We're going to get a chimney person out, to be able to definitively rule in/out the chimney as causing our issues. If the chimney is fine, what would be the next troubleshooting steps to take? It seems to me that the boiler itself is the issue, rather than a venting/ pressure issue since the water heaters and other boiler vent fine. Are there failures within this sort of boiler that could cause venting issues?

Thank you!

Comments

  • Jamie Hall
    Jamie Hall Member Posts: 15,945
    Several thoughts here... first one is, I at least don't like venting multiple appliances through one flue, which is what you are implying you have. However, if it's legal in your area... so be it.

    That said, a draught issue confined to one appliance is, as your steam guy has said, something to do with that specific appliance and its venting and breaching. The scorch marks indicate the same thing -- and certainly shouldn't be there. In fact, if it were mine to play with, I'd shut that boiler off and leave it off until the problem was found and resolved. The elevated CO readings when it is running make that -- in my mind -- mandatory.

    And again, your man is quite correct. To diagnose the problem, it will be necessary to thoroughly clean and inspect the entire fire side of the boiler -- and all the breaching, including the connection to the flue.
    Br. Jamie, osb
    Building superintendent/caretaker, 7200 sq. ft. historic house museum with dependencies in New England
  • EBEBRATT-Ed
    EBEBRATT-Ed Member Posts: 9,101
    I don't agree that this just happens.

    There is a reason for everything. Every boiler needs to be cleaned now and then, this is no different. There are no parts needed to clean a boiler that can't be easily purchased for a fairly low price. Cerafelt and furnace cement etc, unless the burners themselves are warped, corroded or damaged.

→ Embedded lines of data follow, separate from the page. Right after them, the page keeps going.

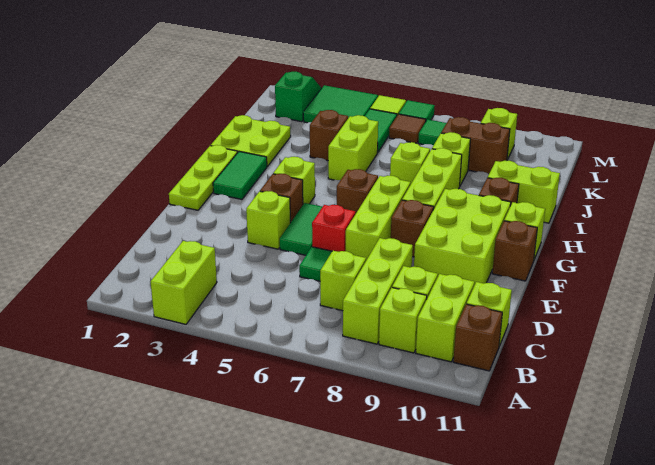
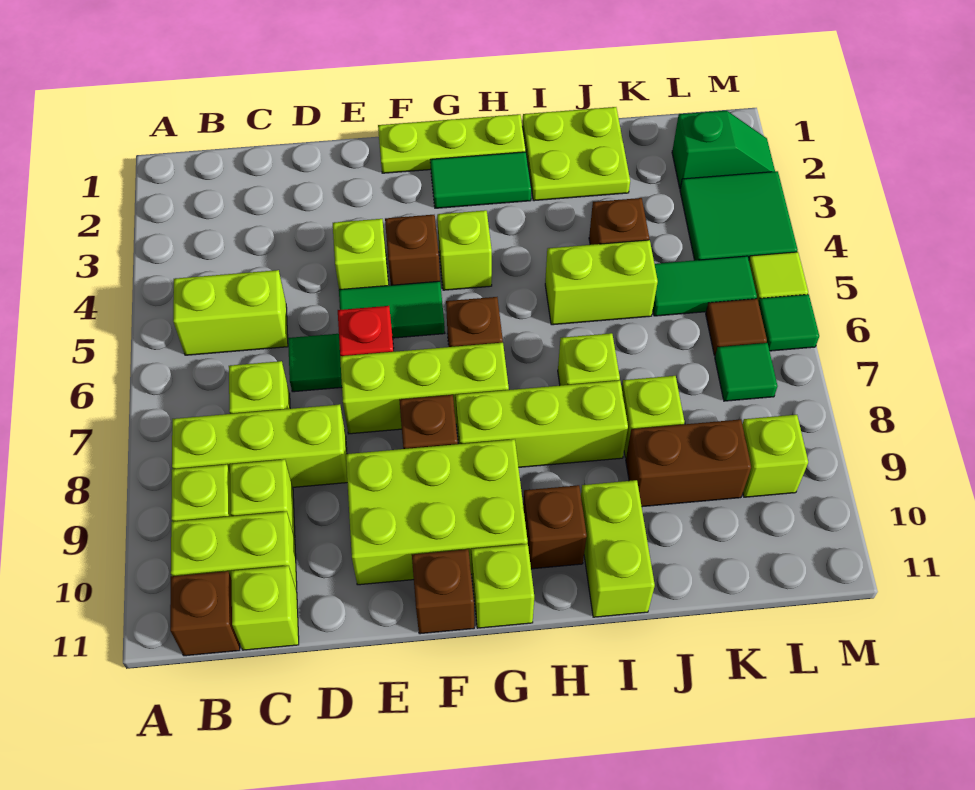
lime 1x2 brick [150,241,217,324] -> lime 1x2 brick moved to [173,270,288,355]
brown 1x2 brick [441,117,510,174] -> brown 1x2 brick turned to [626,419,751,507]

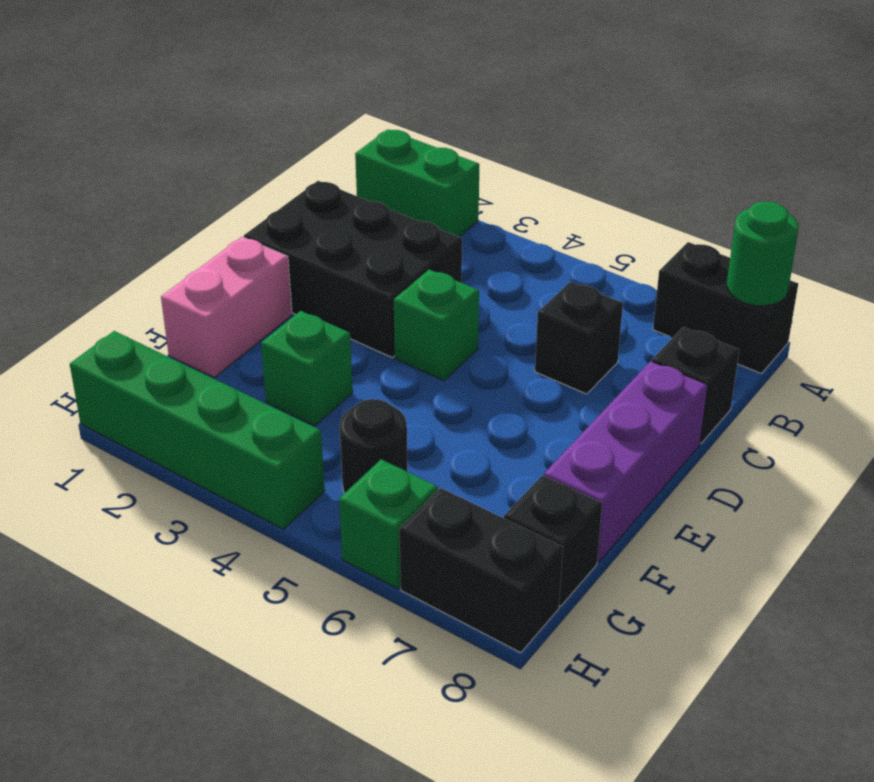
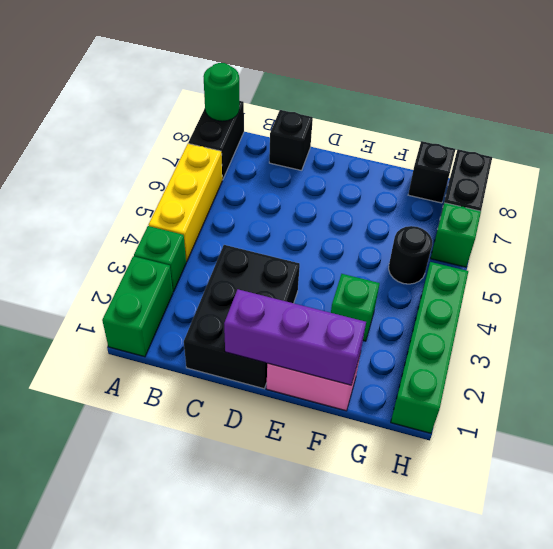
none -> yellow 1x3 brick [149,144,222,262]
black 1x1 brick [535,282,623,394] -> none
green 1x1 brick [394,270,479,381] -> green 1x1 brick moved to [134,226,186,292]
purple 1x3 brick [544,361,708,562] -> purple 1x3 brick moved to [224,289,366,385]

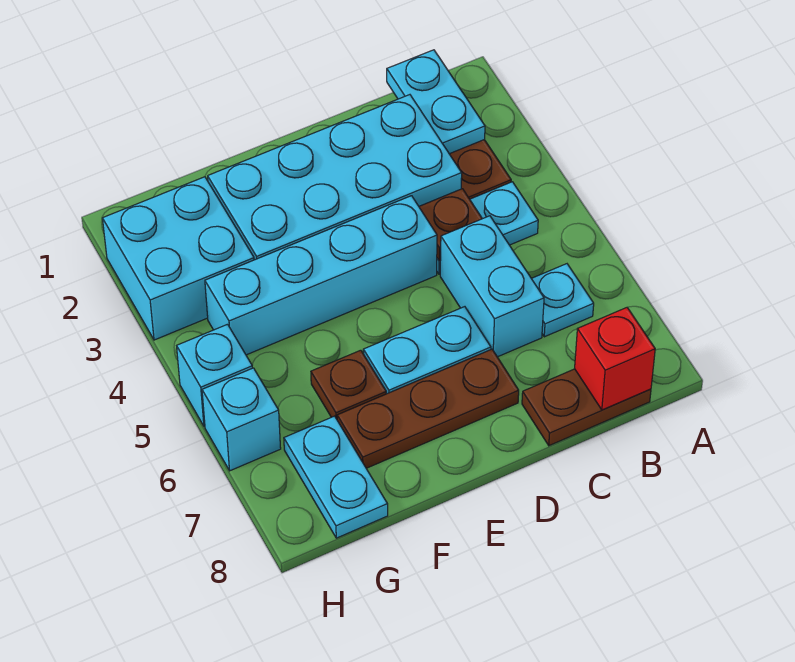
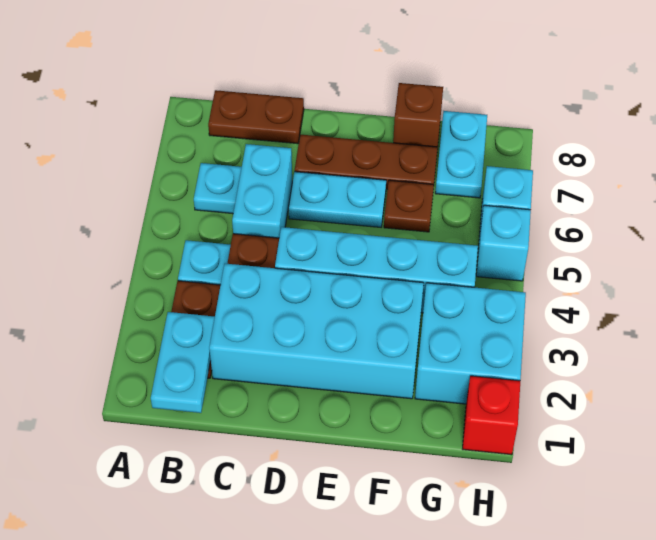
red 1x1 brick [575,308,655,410] -> red 1x1 brick moved to [463,376,520,455]
none -> brown 1x1 brick [393,83,443,147]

    And you don't need to take the boiler all apart to check the burners

    It could be as simple as a dead squirle or bird
  • Lance
    Lance Member Posts: 149
    The fuel gas code is very specific on inputs and outputs in this situation. Verify engineering is correct! Height and size of flue determines it's capacity. Sum the Btuh input of all flue attached appliances combined on this flue. Assure all code specifications are complied with. BTUH input must be verified by actual consumption test by clocking the meter. If all good, combustion test each appliance individually and then each with all running. I would suggest test all venting by inches W.C instead of pascals. As rule of thumb for atmospheric combustion appliances the draft overfire should be a -.01"w.c. to a -.02" w.c. The flue draft should be about -.04" W.C. Most code inspections will not fail a chimney unless they have been running for at over 5 minutes with poor draft. Cold chimneys require heat up time to work and ay fail to vent properly until warmed up. Sadly, most modern appliances don't have accommodations for over fire testing. It was helpful in determining restricted heat exchangers. Consult your manufacture's specifications for all settings.